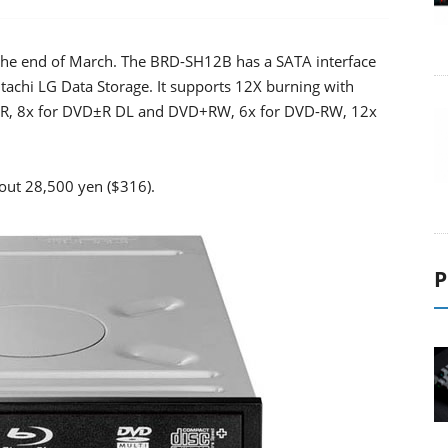
n the end of March. The BRD-SH12B has a SATA interface
achi LG Data Storage. It supports 12X burning with
VD±R, 8x for DVD±R DL and DVD+RW, 6x for DVD-RW, 12x
bout 28,500 yen ($316).
P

_Exercise description_
Copy out, word for word and line for line, the text read from the entries above, and leave the pictures out of your answer.

_Response below_
n the end of March. The BRD-SH12B has a SATA interface
achi LG Data Storage. It supports 12X burning with
VD±R, 8x for DVD±R DL and DVD+RW, 6x for DVD-RW, 12x
bout 28,500 yen ($316).
P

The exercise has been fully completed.